We have also experienced a decline in GMV and ROAS due to poor decisions and adverse market conditions in one of our investments. However, we were encouraged by the resilience of this team, who were able to bounce back from the setback. This experience reinforced the importance of careful decision-making and the need to stay vigilant in monitoring the performance of our investments.
We are still concerned about a couple of our investments but a good capital runway during these times reassures us. The gritty founders are resilient and bidding to grow well. To ensure success in our investments, it is important for us to trust in our founders and actively engage with them more.
What's In Store (2023)
While predicting the future is a fool's errand, we in the VC industry nevertheless try to do it all the time. Some notable things we expect in the future include :
The gaming ecosystem, which includes companies that enable it, is expected to grow as more people turn to gaming for entertainment and socialisation.

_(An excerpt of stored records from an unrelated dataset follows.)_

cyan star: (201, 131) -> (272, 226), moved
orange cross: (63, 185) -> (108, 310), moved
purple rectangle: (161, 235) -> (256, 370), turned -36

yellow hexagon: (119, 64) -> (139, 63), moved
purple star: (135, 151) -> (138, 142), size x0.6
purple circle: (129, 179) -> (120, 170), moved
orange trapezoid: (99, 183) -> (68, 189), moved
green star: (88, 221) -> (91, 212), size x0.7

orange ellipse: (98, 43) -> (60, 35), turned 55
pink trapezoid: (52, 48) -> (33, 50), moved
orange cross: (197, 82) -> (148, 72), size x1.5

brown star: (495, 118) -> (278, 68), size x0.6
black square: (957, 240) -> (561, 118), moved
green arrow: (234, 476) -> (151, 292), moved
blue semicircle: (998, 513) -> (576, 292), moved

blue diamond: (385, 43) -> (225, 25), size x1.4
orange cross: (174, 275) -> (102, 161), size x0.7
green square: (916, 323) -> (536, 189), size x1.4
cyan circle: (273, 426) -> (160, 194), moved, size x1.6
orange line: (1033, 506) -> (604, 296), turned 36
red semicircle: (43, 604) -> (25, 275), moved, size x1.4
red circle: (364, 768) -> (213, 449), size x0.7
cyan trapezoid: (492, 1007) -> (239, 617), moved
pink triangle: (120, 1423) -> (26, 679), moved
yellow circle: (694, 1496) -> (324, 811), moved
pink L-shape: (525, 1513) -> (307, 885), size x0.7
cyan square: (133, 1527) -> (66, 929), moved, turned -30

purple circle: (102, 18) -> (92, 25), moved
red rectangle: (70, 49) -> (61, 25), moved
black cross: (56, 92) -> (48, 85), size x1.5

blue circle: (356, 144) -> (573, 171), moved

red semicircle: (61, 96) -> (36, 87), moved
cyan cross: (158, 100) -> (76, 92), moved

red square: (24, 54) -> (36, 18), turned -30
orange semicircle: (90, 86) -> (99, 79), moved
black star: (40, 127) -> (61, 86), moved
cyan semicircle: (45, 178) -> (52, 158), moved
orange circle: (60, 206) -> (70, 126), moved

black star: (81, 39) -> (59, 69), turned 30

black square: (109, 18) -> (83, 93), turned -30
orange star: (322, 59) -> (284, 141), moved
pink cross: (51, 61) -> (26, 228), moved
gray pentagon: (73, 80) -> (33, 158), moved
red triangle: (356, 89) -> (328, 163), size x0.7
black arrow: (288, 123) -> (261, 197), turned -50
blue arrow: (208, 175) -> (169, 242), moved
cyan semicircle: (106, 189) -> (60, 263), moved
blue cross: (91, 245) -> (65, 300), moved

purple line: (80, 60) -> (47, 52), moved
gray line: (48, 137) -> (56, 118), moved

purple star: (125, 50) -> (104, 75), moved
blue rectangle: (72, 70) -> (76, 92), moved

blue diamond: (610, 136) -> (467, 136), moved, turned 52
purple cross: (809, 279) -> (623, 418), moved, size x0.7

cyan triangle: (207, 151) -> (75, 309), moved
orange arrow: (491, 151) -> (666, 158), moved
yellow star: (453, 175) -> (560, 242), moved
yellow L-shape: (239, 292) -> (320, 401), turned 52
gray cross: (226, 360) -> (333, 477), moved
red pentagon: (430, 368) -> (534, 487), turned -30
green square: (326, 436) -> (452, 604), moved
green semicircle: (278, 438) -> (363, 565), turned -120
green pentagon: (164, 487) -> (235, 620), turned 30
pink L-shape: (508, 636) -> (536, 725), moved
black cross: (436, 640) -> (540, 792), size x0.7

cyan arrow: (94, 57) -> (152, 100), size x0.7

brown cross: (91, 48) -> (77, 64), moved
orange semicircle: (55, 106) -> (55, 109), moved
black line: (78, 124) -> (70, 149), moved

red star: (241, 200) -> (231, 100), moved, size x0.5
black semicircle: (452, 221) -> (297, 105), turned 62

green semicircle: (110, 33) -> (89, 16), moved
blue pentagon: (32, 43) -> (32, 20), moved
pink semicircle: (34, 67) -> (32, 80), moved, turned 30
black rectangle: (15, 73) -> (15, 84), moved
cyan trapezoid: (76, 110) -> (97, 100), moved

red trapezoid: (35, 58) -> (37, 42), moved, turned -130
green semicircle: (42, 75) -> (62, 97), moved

We remain optimistic about the blockchain & tokenization aspects of web3, particularly in regard to consumer applications, and enablers. We anticipate funding will recover in late 2023, although Indian exchanges may face increased pressure.
The creator economy, which includes online platforms that allow individuals to create and share content, is likely to experience consolidation, with at least 5 mergers/acquisitions or failures.
Startup Funding is expected to make a resurgence in late 2023. We expect more money being raised in 2023 than 2022.
Generative AI, which refers to AI systems that can generate new content or solutions, is a technology to keep an eye on. It has the potential to revolutionise industries such as design, art, and journalism and is likely to receive significant investment and attention.
Climate tech and health tech are expected to receive disproportionate funding as investors and companies recognize the importance of addressing these global challenges. These sectors are likely to see a range of innovative products and services emerge as companies work to develop solutions.
D2C and e-commerce will continue to face pressure as the hypothesis of building a moat around the brand is under fire, particularly with CAC rates shooting up. We shall be avoiding the sector unless a superstar comes calling.
We at Tremis have set up a goal of investing INR 25 Cr (3 Mn USD) across 12-15 deals for 2023. The year starts with investment opportunities being listed in the student accomodation space (India) and a mobility startup focused on a large developing market (non India). Stay Tuned !
As we reflect on the past year, we are filled with an immense sense of appreciation for the journey together. Despite the obstacles and challenges that have come our way, we have persevered and made a significant impact on the startup ecosystem. We are grateful for the trust our LPs have placed in us, and for the opportunity to work with such talented and innovative founders.
We're thankful for your unwavering support and partnership as we strive for greater successes. Thank you for being a part of our journey.